When Volatility Strikes Early

When Volatility Strikes Early

Just a week into the new year, and the market is suddenly gripped by fear. The fear pertains to geopolitical developments and global investment flows. What are investors fearing now? Fears of the trade deal fizzling out, concerns of strong FII outflows, and anxiety over a near-term sell-off in Indian equities are all around us. But what changed in a week?

The year began with a lack of fear in Indian equities. The VIX was trading closer to its lows even when the index was shy of its all-time highs. Clearly, investors were just not expecting any market weakness as the year began. The sudden weakness seen in the first week of trading caught markets off guard.

While news flows and policy expectations are the reasons for the sudden volatility, the real concern is a lack of preparedness for a correction. Investors are unable to deal with a correction that lasts for just one week.

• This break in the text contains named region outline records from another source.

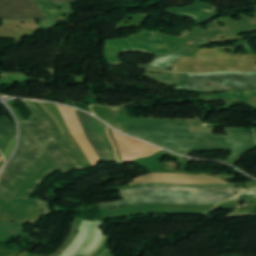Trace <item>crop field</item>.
I'll return each instance as SVG.
<instances>
[{
	"mask_svg": "<svg viewBox=\"0 0 256 256\" xmlns=\"http://www.w3.org/2000/svg\"><path fill=\"white\" fill-rule=\"evenodd\" d=\"M40 207L43 209V215L48 216L52 214V211L50 210L49 203L47 201H43L40 199H37Z\"/></svg>",
	"mask_w": 256,
	"mask_h": 256,
	"instance_id": "29",
	"label": "crop field"
},
{
	"mask_svg": "<svg viewBox=\"0 0 256 256\" xmlns=\"http://www.w3.org/2000/svg\"><path fill=\"white\" fill-rule=\"evenodd\" d=\"M75 111L77 113V116H78L80 122L83 125L85 134H86L89 142L91 143V145L97 152L98 156L100 157L101 160L108 161L104 150L102 149L98 139L96 138L95 128H94V124H93V120H92L91 116H89L85 113H82L80 111H77V110H75Z\"/></svg>",
	"mask_w": 256,
	"mask_h": 256,
	"instance_id": "16",
	"label": "crop field"
},
{
	"mask_svg": "<svg viewBox=\"0 0 256 256\" xmlns=\"http://www.w3.org/2000/svg\"><path fill=\"white\" fill-rule=\"evenodd\" d=\"M41 155L43 154L32 145L15 166L6 170L3 176L0 178V196L6 190L8 185L26 169V166L29 165L33 160L39 158Z\"/></svg>",
	"mask_w": 256,
	"mask_h": 256,
	"instance_id": "13",
	"label": "crop field"
},
{
	"mask_svg": "<svg viewBox=\"0 0 256 256\" xmlns=\"http://www.w3.org/2000/svg\"><path fill=\"white\" fill-rule=\"evenodd\" d=\"M255 132H256V129H255Z\"/></svg>",
	"mask_w": 256,
	"mask_h": 256,
	"instance_id": "35",
	"label": "crop field"
},
{
	"mask_svg": "<svg viewBox=\"0 0 256 256\" xmlns=\"http://www.w3.org/2000/svg\"><path fill=\"white\" fill-rule=\"evenodd\" d=\"M62 137L65 141V143L71 148V150L75 153V155L81 160V162L86 166V164L83 162V160L80 158V156L77 154V152L74 150V148L71 146V144L66 140L65 135L62 134ZM87 167V166H86Z\"/></svg>",
	"mask_w": 256,
	"mask_h": 256,
	"instance_id": "31",
	"label": "crop field"
},
{
	"mask_svg": "<svg viewBox=\"0 0 256 256\" xmlns=\"http://www.w3.org/2000/svg\"><path fill=\"white\" fill-rule=\"evenodd\" d=\"M115 115L114 127L125 132L127 125H193L207 126L201 121H192L185 119H149V118H128V114L124 106L111 107Z\"/></svg>",
	"mask_w": 256,
	"mask_h": 256,
	"instance_id": "8",
	"label": "crop field"
},
{
	"mask_svg": "<svg viewBox=\"0 0 256 256\" xmlns=\"http://www.w3.org/2000/svg\"><path fill=\"white\" fill-rule=\"evenodd\" d=\"M144 76L155 79L160 83H164L168 85L188 84V74L164 73V76H153V75H147V74H145Z\"/></svg>",
	"mask_w": 256,
	"mask_h": 256,
	"instance_id": "19",
	"label": "crop field"
},
{
	"mask_svg": "<svg viewBox=\"0 0 256 256\" xmlns=\"http://www.w3.org/2000/svg\"><path fill=\"white\" fill-rule=\"evenodd\" d=\"M54 3L75 0H52ZM45 20L43 13L32 0H0V20Z\"/></svg>",
	"mask_w": 256,
	"mask_h": 256,
	"instance_id": "7",
	"label": "crop field"
},
{
	"mask_svg": "<svg viewBox=\"0 0 256 256\" xmlns=\"http://www.w3.org/2000/svg\"><path fill=\"white\" fill-rule=\"evenodd\" d=\"M210 44L209 41L203 42L188 48H185L179 52L167 55V56H162L159 58H156L153 62H151L148 65H142L139 64L138 68H147V69H155V70H162L167 67L172 66L178 59H180L182 56L187 55L195 50H197L199 47L203 45Z\"/></svg>",
	"mask_w": 256,
	"mask_h": 256,
	"instance_id": "15",
	"label": "crop field"
},
{
	"mask_svg": "<svg viewBox=\"0 0 256 256\" xmlns=\"http://www.w3.org/2000/svg\"><path fill=\"white\" fill-rule=\"evenodd\" d=\"M14 142H15V136L11 139V141L5 151V154H4L5 160H7V158L9 157L12 147L14 145Z\"/></svg>",
	"mask_w": 256,
	"mask_h": 256,
	"instance_id": "30",
	"label": "crop field"
},
{
	"mask_svg": "<svg viewBox=\"0 0 256 256\" xmlns=\"http://www.w3.org/2000/svg\"><path fill=\"white\" fill-rule=\"evenodd\" d=\"M15 127L3 116L0 118V146L7 134Z\"/></svg>",
	"mask_w": 256,
	"mask_h": 256,
	"instance_id": "27",
	"label": "crop field"
},
{
	"mask_svg": "<svg viewBox=\"0 0 256 256\" xmlns=\"http://www.w3.org/2000/svg\"><path fill=\"white\" fill-rule=\"evenodd\" d=\"M211 82L214 85L206 86V83ZM176 89L193 92L256 89V73L214 72L189 74V85Z\"/></svg>",
	"mask_w": 256,
	"mask_h": 256,
	"instance_id": "5",
	"label": "crop field"
},
{
	"mask_svg": "<svg viewBox=\"0 0 256 256\" xmlns=\"http://www.w3.org/2000/svg\"><path fill=\"white\" fill-rule=\"evenodd\" d=\"M147 182H173L183 184H216L225 183L222 180L210 178L206 175H188V174H146L135 178V181L130 183L139 184Z\"/></svg>",
	"mask_w": 256,
	"mask_h": 256,
	"instance_id": "10",
	"label": "crop field"
},
{
	"mask_svg": "<svg viewBox=\"0 0 256 256\" xmlns=\"http://www.w3.org/2000/svg\"><path fill=\"white\" fill-rule=\"evenodd\" d=\"M227 134H254L253 129H226Z\"/></svg>",
	"mask_w": 256,
	"mask_h": 256,
	"instance_id": "28",
	"label": "crop field"
},
{
	"mask_svg": "<svg viewBox=\"0 0 256 256\" xmlns=\"http://www.w3.org/2000/svg\"><path fill=\"white\" fill-rule=\"evenodd\" d=\"M28 130L36 137V139L46 148V150L55 157L62 166L67 169L68 171L71 169L70 166L52 149V147L43 139L37 129L33 126V124L29 120H22L21 121Z\"/></svg>",
	"mask_w": 256,
	"mask_h": 256,
	"instance_id": "18",
	"label": "crop field"
},
{
	"mask_svg": "<svg viewBox=\"0 0 256 256\" xmlns=\"http://www.w3.org/2000/svg\"><path fill=\"white\" fill-rule=\"evenodd\" d=\"M56 106L61 112L70 133L76 139V141L78 142L84 154L92 163V165L95 166V164L99 161V158L94 149L92 148V146L90 145V143L88 142V140L86 139L83 128L79 120L77 119L75 111L64 106Z\"/></svg>",
	"mask_w": 256,
	"mask_h": 256,
	"instance_id": "9",
	"label": "crop field"
},
{
	"mask_svg": "<svg viewBox=\"0 0 256 256\" xmlns=\"http://www.w3.org/2000/svg\"><path fill=\"white\" fill-rule=\"evenodd\" d=\"M162 30L164 29H159L157 32L172 52L188 45L208 40L206 33L201 28L181 36H170V34L160 33ZM157 32L145 30L126 39L107 41L104 54L108 62L112 64H123L119 59L120 53L123 52H144L155 55L171 53Z\"/></svg>",
	"mask_w": 256,
	"mask_h": 256,
	"instance_id": "3",
	"label": "crop field"
},
{
	"mask_svg": "<svg viewBox=\"0 0 256 256\" xmlns=\"http://www.w3.org/2000/svg\"><path fill=\"white\" fill-rule=\"evenodd\" d=\"M209 5L197 0L191 6L169 8L165 11L174 15L192 17L195 20L196 24L199 25L207 22L209 19L218 15L217 9Z\"/></svg>",
	"mask_w": 256,
	"mask_h": 256,
	"instance_id": "12",
	"label": "crop field"
},
{
	"mask_svg": "<svg viewBox=\"0 0 256 256\" xmlns=\"http://www.w3.org/2000/svg\"><path fill=\"white\" fill-rule=\"evenodd\" d=\"M247 45L222 48H234ZM254 58H256V55L251 54H247L241 58L225 56L224 53H219L218 48L200 49L196 52L195 57L185 56L178 60L175 64V69L172 71L190 73L216 70L256 71V61Z\"/></svg>",
	"mask_w": 256,
	"mask_h": 256,
	"instance_id": "4",
	"label": "crop field"
},
{
	"mask_svg": "<svg viewBox=\"0 0 256 256\" xmlns=\"http://www.w3.org/2000/svg\"><path fill=\"white\" fill-rule=\"evenodd\" d=\"M113 134L119 144L121 156L124 162H129L136 158L150 155L159 150L154 146L142 143L131 137L121 135L115 131H113Z\"/></svg>",
	"mask_w": 256,
	"mask_h": 256,
	"instance_id": "11",
	"label": "crop field"
},
{
	"mask_svg": "<svg viewBox=\"0 0 256 256\" xmlns=\"http://www.w3.org/2000/svg\"><path fill=\"white\" fill-rule=\"evenodd\" d=\"M127 133L145 141L165 147L169 150H233L225 160V162L232 165H234L237 159L244 152L256 147L254 135L161 132Z\"/></svg>",
	"mask_w": 256,
	"mask_h": 256,
	"instance_id": "1",
	"label": "crop field"
},
{
	"mask_svg": "<svg viewBox=\"0 0 256 256\" xmlns=\"http://www.w3.org/2000/svg\"><path fill=\"white\" fill-rule=\"evenodd\" d=\"M20 122V121H19ZM21 133L34 145L36 146L46 157H48L58 168L61 169L62 172L66 173V171L61 164L53 158L44 147L35 139V137L25 128V126L20 122Z\"/></svg>",
	"mask_w": 256,
	"mask_h": 256,
	"instance_id": "23",
	"label": "crop field"
},
{
	"mask_svg": "<svg viewBox=\"0 0 256 256\" xmlns=\"http://www.w3.org/2000/svg\"><path fill=\"white\" fill-rule=\"evenodd\" d=\"M41 214L36 199H0V221H37Z\"/></svg>",
	"mask_w": 256,
	"mask_h": 256,
	"instance_id": "6",
	"label": "crop field"
},
{
	"mask_svg": "<svg viewBox=\"0 0 256 256\" xmlns=\"http://www.w3.org/2000/svg\"><path fill=\"white\" fill-rule=\"evenodd\" d=\"M92 118L94 120L97 138L100 140V142H101V144H102V146H103V148H104V150H105V152H106V154L108 156V159L114 161V159L112 157V154H111V152H110V150H109V148H108V146H107V144H106V142H105V140L103 138V135H102V122L98 121L94 117H92Z\"/></svg>",
	"mask_w": 256,
	"mask_h": 256,
	"instance_id": "24",
	"label": "crop field"
},
{
	"mask_svg": "<svg viewBox=\"0 0 256 256\" xmlns=\"http://www.w3.org/2000/svg\"><path fill=\"white\" fill-rule=\"evenodd\" d=\"M58 168L55 166L47 171H45L33 184L32 186L24 193L22 197L29 198L33 192L38 188V186L43 182L44 178L56 171Z\"/></svg>",
	"mask_w": 256,
	"mask_h": 256,
	"instance_id": "25",
	"label": "crop field"
},
{
	"mask_svg": "<svg viewBox=\"0 0 256 256\" xmlns=\"http://www.w3.org/2000/svg\"><path fill=\"white\" fill-rule=\"evenodd\" d=\"M141 190L140 192H137ZM241 191L235 187L179 188L139 187L123 190L125 201L100 204L102 209L143 203L218 204Z\"/></svg>",
	"mask_w": 256,
	"mask_h": 256,
	"instance_id": "2",
	"label": "crop field"
},
{
	"mask_svg": "<svg viewBox=\"0 0 256 256\" xmlns=\"http://www.w3.org/2000/svg\"><path fill=\"white\" fill-rule=\"evenodd\" d=\"M24 101V100H23ZM24 103L28 106V108L32 111V113L42 122L45 128L50 132L52 138L54 139L55 143L64 151V153L73 161V163L81 169H84L78 161L73 157V155L64 147L62 142L60 141L57 132L55 131L54 127L50 123V121L46 118L44 114H42L36 106L29 101H24Z\"/></svg>",
	"mask_w": 256,
	"mask_h": 256,
	"instance_id": "17",
	"label": "crop field"
},
{
	"mask_svg": "<svg viewBox=\"0 0 256 256\" xmlns=\"http://www.w3.org/2000/svg\"><path fill=\"white\" fill-rule=\"evenodd\" d=\"M256 199V195L240 196L238 200Z\"/></svg>",
	"mask_w": 256,
	"mask_h": 256,
	"instance_id": "33",
	"label": "crop field"
},
{
	"mask_svg": "<svg viewBox=\"0 0 256 256\" xmlns=\"http://www.w3.org/2000/svg\"><path fill=\"white\" fill-rule=\"evenodd\" d=\"M31 145L32 144L30 142H28L22 135V141H21L20 148H19L16 156L13 158L12 162L6 169H8V168L12 167L14 164H16L21 159V157L26 153V151L30 148Z\"/></svg>",
	"mask_w": 256,
	"mask_h": 256,
	"instance_id": "26",
	"label": "crop field"
},
{
	"mask_svg": "<svg viewBox=\"0 0 256 256\" xmlns=\"http://www.w3.org/2000/svg\"><path fill=\"white\" fill-rule=\"evenodd\" d=\"M44 13L47 21H54L55 16H62V11L51 0H34Z\"/></svg>",
	"mask_w": 256,
	"mask_h": 256,
	"instance_id": "20",
	"label": "crop field"
},
{
	"mask_svg": "<svg viewBox=\"0 0 256 256\" xmlns=\"http://www.w3.org/2000/svg\"><path fill=\"white\" fill-rule=\"evenodd\" d=\"M51 162L44 155L33 162L28 168L7 188L2 194L3 198H12L16 192L30 179V177L40 168Z\"/></svg>",
	"mask_w": 256,
	"mask_h": 256,
	"instance_id": "14",
	"label": "crop field"
},
{
	"mask_svg": "<svg viewBox=\"0 0 256 256\" xmlns=\"http://www.w3.org/2000/svg\"><path fill=\"white\" fill-rule=\"evenodd\" d=\"M190 126H128L127 130L189 132Z\"/></svg>",
	"mask_w": 256,
	"mask_h": 256,
	"instance_id": "22",
	"label": "crop field"
},
{
	"mask_svg": "<svg viewBox=\"0 0 256 256\" xmlns=\"http://www.w3.org/2000/svg\"><path fill=\"white\" fill-rule=\"evenodd\" d=\"M3 160V156L0 157V161Z\"/></svg>",
	"mask_w": 256,
	"mask_h": 256,
	"instance_id": "34",
	"label": "crop field"
},
{
	"mask_svg": "<svg viewBox=\"0 0 256 256\" xmlns=\"http://www.w3.org/2000/svg\"><path fill=\"white\" fill-rule=\"evenodd\" d=\"M35 127L38 129V131L41 133V135L46 139L49 144L62 156V158L72 167L76 168L75 165L71 162V160L57 147V145L53 142L50 134L47 132V130L43 127V125L36 119V117L33 115L29 118Z\"/></svg>",
	"mask_w": 256,
	"mask_h": 256,
	"instance_id": "21",
	"label": "crop field"
},
{
	"mask_svg": "<svg viewBox=\"0 0 256 256\" xmlns=\"http://www.w3.org/2000/svg\"><path fill=\"white\" fill-rule=\"evenodd\" d=\"M106 135H107V137L109 138V140H110V142H111V144H112V146H113V150H114V153H115V155H116V159H117V161H119V158H118V155H117L115 146H114V144H113V142H112V139H111V137H110V135H109V133H108V126H106Z\"/></svg>",
	"mask_w": 256,
	"mask_h": 256,
	"instance_id": "32",
	"label": "crop field"
}]
</instances>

The lack of preparation for a correction is clearly visible in the sudden spike in fear. If investors prepare for corrections, they will focus on the investment actions during corrections. Fear will not stop them from investing.

Investors need better preparation for corrections in 2026. Preparation will strengthen portfolios as investors participate by adding to their portfolios and keeping enough cash to buy the dip. An investor’s top priority right now is making market volatility a friend.

The year should see more volatility, and there will be ample investment opportunities for the fully prepared investor. While you can’t predict the market, being prepared will definitely help investors handle volatility better during corrections.